El obispo salió a dar un paseo por sus dominios terrenales, reducidos notablemente desde los tiempos de la desamortización. Conpaso firme de largas zancadas cortaba el silencio fosilizado de los siglos que envolvía el complejo catedralicio y se abría camino entre las sotanas y hábitos inclinados a su paso para besarle el anillo episcopal, pues a pesar de los malos tiempos aún mantenía cerca de veinte dignidades y canonjías a su cargo.
Al asomarse a la antigua puerta de La Noceda -ya desmantelada como casi toda la muralla medieval- la atmósfera cambiaba bruscamente, perturbada por el griterío de los trabajadores que, tras el cambio de turno, subían en tumulto por La Vega desde de las Fábricas de Armas y de Gas para dispersarse por los arrabales que se extendían radialmente en torno a la ciudad, desde Los Postigos hasta el Campo de la Lana.
Aquellos arrabales, donde tradicionalmente vivían los artesanos, comerciantes y criados ocupados en servir al clero que parasitaba la ciudad, se estaban convirtiendo en suburbios obreros con casas de vecindad y barrios ocultos en los que la miseria y las aguas fecales arrastraban la moral cristiana y disolvían cualquier atisbo de fe y de esperanza. El obispo, que se había curtido en las misiones de Filipinas, donde las condiciones de insalubridad eran aún peores, atisbaba ciertas oportunidades de captación y redención de almas a través de la caridad, pero no acababa de encontrar la manera de conectar con aquellos grupos sociales, que no acudían a los oficios religiosos ni distinguían sus atributos de autoridad.
Al llegar al final de la calle de Traslacerca en la esquina de Socastiello, volvió a internarse en el amigable ambiente del casco antiguo, evitando acercarse a la gran avenida que se estaba abriendo para acceder a la nueva estación del ferrocarril. Por aquel territorio, que antes había pertenecido a los conventos de San Francisco y Santa Clara, se desenvolvían ahora los próceres de la burguesía emergente a la que consideraba la verdadera culpable del declive económico de la iglesia y del ocaso espiritual de la urbe.

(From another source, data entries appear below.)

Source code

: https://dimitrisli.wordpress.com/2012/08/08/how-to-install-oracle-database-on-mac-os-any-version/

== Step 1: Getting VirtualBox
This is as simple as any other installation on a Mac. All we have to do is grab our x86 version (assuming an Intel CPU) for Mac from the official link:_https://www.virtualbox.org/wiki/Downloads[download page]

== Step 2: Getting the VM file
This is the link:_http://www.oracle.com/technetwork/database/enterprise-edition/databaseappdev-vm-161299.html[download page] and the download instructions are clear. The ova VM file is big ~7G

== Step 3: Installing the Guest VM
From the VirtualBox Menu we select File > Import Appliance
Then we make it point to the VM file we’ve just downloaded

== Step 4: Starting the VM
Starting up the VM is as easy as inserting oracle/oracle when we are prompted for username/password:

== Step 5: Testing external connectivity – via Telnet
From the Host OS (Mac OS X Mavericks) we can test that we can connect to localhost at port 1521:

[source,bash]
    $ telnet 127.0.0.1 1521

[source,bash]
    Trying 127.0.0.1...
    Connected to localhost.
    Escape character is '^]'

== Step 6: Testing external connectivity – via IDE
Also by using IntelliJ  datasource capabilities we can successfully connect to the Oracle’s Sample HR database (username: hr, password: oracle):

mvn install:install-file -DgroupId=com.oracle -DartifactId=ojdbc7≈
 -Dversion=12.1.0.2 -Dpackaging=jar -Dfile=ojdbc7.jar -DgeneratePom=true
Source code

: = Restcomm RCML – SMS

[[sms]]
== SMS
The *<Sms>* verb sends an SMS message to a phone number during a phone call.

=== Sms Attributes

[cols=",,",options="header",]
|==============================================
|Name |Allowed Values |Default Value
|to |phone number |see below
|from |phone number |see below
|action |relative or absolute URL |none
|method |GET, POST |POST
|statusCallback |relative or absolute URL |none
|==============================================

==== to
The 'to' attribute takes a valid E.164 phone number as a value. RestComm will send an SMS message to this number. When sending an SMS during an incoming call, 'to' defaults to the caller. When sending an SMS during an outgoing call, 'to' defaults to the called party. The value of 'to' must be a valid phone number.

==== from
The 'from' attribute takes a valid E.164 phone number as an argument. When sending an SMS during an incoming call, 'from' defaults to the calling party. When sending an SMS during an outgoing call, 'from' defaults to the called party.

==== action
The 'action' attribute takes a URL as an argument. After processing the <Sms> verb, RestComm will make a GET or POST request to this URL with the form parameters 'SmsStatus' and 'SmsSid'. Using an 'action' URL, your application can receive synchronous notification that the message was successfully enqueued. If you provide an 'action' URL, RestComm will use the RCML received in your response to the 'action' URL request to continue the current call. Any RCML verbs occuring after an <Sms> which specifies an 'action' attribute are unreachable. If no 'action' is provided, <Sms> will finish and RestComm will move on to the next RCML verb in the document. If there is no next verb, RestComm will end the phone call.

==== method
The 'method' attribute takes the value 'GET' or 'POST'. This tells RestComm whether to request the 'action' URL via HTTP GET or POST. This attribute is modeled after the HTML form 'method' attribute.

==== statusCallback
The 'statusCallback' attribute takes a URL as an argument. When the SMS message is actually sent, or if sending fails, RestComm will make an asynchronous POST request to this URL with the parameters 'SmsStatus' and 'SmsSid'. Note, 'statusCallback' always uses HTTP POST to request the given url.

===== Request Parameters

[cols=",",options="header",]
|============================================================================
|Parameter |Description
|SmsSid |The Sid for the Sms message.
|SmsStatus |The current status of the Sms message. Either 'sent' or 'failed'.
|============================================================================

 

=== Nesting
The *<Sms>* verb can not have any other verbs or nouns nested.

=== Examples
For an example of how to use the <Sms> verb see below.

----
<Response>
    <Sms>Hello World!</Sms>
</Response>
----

Ellos habían expropiado los monasterios que rodeaban la ciudad para ocupar los inmuebles y especular con el espacio desamortizado, trazando nuevas calles con edificios modernos y refinados para su uso exclusivo y estableciendo industrias en los suelos de categoría inferior; ellos habían atraído a las masas proletarias y analfabetas que marchitaban la historia virtuosa de la antigua ciudad regia y sacrosanta; ellos humillaban a la iglesia publicando libelos cargados de erotismo anticlerical después de acudir cada domingo a los actos litúrgicos.
Con esos pensamientos que le inflamaban el seso volviósus pasos hacia la catedral, recibiendo saludos y parabienes de algunos residentes de la vieja nobleza que aún permanecían en los palacios de intramuros y, llegando al Tránsito de Santa Bárbara, se sintió de nuevo reconfortado por el tañido seco de las campanas y el arrullo monótono de las palomas. Al pie de la torre del Salvador, sobre las piedras desordenadas del original asentamiento prerrománico, se sentó a observar las sacaveras que salían de los escondrijos a favor del rocío vespertino. Ambas especies, la anfibia y la eclesiástica, llevaban más de mil años en aquel lugar y se estaban quedando aisladas como endemismos en extinción.
Pero Fray Vigil no estaba dispuesto a rendirse todavía e ideaba estrategias de contraataque. Utilizando el bonete de terciopelo a modo de chistera de mago sacó de su interior una flamante Cocina Económica para atraer a los pobres y extrajo proyectos para nuevos edificios religiosos situados, como el Seminario de La Vega, a la retaguardia del ensanche burgués. Y eso solo para empezar… Habría iglesia y sacaveras para rato, pensó mientras esbozaba una sonrisa taimada en el Patio de Pachu el Campaneru.